German Pat. No. 1,236,900 has furthermore disclosed a vacuum evaporation apparatus having a conveyor chain circulating substantially in the horizontal direction. In the area of the bottom run of the chain, a plurality of plate-like substrates are arrayed in close order in a vertical position and picked up by the transport chain at certain intervals. The upper run of the chain passes over a plurality of evaporating crucibles. In order to obtain a uniform distribution of the coating thickness, the substrates, while being carried by the upper run of the chain, must be turned to a horizontal position by a special guiding means. Only in this manner it is possible to vapor coat the substrates on one side only. The simultaneous vapor coating of the upper surface, for example by means of special vapor guiding means, has proven impractical despite numerous attempts. With regard to space requirement and the difficulties involved if the vacuum chamber is divided into smaller chambers, the same disadvantages are encountered as in the method previously described.
It is also known to fasten substrates to cylindrical drums whose axis is horizontal. Vapor deposition in this case, however, takes place only on a small portion of the circumference of the drum, because the rest of it serves only as a magazine, and the height and breadth of a drum have an unfavorable influence on the dimensions and volume of the vacuum chamber. Such an apparatus is the subject matter of German Pat. No. 841,626.
Lastly, German DAS No. 2,420,430 also discloses the construction of cylindrical drums as holders of blade-shaped substrates.

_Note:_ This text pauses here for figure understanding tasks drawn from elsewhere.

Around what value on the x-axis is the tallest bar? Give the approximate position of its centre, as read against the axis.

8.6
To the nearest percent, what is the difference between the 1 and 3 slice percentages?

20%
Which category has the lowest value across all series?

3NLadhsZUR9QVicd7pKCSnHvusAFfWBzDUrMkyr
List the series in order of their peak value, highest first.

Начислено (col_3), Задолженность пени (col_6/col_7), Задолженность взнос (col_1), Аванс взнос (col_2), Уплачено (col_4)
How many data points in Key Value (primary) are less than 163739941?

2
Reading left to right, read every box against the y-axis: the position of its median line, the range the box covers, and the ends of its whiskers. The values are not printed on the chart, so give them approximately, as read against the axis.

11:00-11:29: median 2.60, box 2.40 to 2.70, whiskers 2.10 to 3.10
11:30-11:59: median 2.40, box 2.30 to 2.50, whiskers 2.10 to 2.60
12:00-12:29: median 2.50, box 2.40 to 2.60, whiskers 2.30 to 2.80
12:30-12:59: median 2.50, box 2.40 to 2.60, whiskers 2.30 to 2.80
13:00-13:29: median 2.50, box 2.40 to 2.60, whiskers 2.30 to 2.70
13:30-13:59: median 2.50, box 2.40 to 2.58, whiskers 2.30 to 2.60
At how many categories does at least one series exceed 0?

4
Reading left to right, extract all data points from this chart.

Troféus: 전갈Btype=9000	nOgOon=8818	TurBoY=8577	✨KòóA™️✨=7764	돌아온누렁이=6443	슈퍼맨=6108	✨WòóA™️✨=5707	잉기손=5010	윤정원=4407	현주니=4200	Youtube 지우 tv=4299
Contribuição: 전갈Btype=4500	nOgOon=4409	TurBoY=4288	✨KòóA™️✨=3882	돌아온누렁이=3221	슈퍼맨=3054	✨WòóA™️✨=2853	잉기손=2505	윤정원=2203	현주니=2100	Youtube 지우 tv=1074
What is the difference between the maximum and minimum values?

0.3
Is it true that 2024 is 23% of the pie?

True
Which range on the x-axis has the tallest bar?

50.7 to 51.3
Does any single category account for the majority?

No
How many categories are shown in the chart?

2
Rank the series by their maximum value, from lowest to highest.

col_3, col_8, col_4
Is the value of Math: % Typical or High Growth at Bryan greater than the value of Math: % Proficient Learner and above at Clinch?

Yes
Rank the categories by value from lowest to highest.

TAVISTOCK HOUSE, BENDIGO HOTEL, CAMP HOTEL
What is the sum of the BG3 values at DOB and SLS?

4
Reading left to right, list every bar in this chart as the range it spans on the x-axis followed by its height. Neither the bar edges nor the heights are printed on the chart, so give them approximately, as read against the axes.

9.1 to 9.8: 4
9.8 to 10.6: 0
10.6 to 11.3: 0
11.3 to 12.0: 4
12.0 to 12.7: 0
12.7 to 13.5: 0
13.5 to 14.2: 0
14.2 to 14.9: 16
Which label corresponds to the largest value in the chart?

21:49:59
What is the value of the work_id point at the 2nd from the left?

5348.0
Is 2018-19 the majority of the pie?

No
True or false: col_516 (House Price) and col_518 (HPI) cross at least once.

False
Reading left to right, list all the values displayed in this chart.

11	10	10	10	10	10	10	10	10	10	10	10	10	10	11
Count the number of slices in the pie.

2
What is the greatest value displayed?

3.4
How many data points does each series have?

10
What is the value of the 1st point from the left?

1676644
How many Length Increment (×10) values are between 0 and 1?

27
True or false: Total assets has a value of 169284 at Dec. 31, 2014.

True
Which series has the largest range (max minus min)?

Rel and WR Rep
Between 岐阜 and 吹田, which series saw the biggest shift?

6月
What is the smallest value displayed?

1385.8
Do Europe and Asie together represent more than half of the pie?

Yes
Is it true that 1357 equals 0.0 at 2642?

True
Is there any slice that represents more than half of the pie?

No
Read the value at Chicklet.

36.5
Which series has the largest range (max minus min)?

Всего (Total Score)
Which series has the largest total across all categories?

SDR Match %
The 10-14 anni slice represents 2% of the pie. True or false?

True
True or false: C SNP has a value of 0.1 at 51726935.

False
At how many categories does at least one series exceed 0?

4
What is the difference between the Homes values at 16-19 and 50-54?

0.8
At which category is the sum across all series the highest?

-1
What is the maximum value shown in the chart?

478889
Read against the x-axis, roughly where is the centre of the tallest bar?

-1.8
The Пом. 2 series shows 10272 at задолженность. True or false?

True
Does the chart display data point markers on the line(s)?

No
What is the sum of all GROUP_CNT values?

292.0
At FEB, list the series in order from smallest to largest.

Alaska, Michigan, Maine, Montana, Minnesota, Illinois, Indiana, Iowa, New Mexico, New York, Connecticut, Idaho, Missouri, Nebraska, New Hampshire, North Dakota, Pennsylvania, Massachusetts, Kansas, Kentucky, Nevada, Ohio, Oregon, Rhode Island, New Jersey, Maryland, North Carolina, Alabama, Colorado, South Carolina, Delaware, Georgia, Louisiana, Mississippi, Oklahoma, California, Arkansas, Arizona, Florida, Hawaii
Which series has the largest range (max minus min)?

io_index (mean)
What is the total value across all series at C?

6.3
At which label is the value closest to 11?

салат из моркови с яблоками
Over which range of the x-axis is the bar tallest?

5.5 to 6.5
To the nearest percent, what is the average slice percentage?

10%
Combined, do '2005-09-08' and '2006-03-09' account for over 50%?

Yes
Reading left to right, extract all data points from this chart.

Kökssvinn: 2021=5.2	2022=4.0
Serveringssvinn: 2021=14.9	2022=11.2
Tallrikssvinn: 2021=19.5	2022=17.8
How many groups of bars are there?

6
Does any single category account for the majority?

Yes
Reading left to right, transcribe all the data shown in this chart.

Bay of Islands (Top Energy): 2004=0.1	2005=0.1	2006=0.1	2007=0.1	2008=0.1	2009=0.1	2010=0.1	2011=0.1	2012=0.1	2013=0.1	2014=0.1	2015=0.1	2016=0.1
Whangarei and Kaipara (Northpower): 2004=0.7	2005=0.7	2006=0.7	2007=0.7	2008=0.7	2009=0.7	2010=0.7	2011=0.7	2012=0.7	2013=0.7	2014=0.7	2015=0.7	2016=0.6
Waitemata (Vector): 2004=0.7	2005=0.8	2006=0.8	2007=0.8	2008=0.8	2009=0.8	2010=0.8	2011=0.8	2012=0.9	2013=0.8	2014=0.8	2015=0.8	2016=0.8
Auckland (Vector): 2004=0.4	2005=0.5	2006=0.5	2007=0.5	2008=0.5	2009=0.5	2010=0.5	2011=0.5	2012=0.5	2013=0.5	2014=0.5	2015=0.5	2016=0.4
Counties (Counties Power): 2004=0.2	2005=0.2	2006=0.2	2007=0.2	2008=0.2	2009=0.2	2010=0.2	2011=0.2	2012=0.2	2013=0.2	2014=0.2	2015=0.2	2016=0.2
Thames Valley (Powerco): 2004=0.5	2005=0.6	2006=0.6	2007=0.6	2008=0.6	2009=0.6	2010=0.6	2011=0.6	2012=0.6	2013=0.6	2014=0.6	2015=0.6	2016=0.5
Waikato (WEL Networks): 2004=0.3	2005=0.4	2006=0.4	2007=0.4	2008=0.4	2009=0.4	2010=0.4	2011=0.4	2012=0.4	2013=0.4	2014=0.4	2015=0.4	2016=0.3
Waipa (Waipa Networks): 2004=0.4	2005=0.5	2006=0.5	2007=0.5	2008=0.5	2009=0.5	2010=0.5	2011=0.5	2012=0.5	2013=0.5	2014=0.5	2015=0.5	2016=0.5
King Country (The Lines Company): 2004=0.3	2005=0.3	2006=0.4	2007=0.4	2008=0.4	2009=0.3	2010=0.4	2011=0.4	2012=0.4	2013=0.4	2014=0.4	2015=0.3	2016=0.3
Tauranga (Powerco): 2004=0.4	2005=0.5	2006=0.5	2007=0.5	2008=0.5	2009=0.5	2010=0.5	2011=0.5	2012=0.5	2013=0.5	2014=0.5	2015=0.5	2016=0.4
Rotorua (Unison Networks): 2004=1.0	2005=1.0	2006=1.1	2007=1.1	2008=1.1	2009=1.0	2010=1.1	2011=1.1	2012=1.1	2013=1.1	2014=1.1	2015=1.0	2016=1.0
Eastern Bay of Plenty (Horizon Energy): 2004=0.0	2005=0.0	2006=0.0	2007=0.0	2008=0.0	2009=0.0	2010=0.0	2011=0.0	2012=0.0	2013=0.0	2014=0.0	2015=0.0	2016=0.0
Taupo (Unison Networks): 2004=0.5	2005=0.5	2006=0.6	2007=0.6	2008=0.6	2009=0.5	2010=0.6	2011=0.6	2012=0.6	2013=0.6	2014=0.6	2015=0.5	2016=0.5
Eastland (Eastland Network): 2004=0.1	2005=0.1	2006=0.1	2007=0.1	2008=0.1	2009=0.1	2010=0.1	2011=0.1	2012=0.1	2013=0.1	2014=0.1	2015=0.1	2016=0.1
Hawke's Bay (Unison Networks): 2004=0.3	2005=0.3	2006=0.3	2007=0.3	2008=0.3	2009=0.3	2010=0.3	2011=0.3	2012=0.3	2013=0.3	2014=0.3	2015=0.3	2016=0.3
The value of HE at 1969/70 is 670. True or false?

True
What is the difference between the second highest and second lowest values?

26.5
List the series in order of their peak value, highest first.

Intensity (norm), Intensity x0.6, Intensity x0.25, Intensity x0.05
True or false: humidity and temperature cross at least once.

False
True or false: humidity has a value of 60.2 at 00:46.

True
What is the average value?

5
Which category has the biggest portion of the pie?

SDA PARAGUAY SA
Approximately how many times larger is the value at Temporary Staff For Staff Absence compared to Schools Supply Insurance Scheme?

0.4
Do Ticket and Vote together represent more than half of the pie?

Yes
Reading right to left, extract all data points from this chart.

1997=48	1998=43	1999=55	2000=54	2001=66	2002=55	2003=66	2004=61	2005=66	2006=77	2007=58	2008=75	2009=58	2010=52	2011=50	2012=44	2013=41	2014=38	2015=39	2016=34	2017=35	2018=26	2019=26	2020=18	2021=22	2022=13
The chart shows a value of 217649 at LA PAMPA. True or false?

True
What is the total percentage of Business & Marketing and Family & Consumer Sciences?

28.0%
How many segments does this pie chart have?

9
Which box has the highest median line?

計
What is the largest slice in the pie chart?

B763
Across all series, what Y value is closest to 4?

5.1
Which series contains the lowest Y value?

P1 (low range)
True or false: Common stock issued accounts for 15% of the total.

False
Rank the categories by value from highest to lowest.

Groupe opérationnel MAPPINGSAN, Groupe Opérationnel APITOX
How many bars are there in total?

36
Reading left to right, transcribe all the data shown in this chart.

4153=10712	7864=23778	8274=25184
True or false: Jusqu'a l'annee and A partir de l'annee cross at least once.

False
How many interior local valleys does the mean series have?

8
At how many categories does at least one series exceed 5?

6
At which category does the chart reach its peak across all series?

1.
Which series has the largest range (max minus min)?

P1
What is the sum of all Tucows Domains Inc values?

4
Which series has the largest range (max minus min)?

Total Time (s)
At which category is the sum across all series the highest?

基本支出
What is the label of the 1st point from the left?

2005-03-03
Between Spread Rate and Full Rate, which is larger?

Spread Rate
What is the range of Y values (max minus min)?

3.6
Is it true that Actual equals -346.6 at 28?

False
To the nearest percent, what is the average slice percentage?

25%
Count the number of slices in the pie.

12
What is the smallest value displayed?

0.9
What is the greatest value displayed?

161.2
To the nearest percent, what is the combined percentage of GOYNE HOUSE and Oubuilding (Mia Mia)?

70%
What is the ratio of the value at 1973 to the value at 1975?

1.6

The drum, however, serves only as a magazine for the blades which are aligned radially with the drum axis, and for their transport. For the purpose of coating by vacuum deposition, the blades are individually shifted from the drum into coating chambers while they are in a substantially horizontal position. The vapor deposition apparatus involved is extraordinarily complex in construction and in operation; in addition, it requires a considerable amount of space due to the large drum diameter.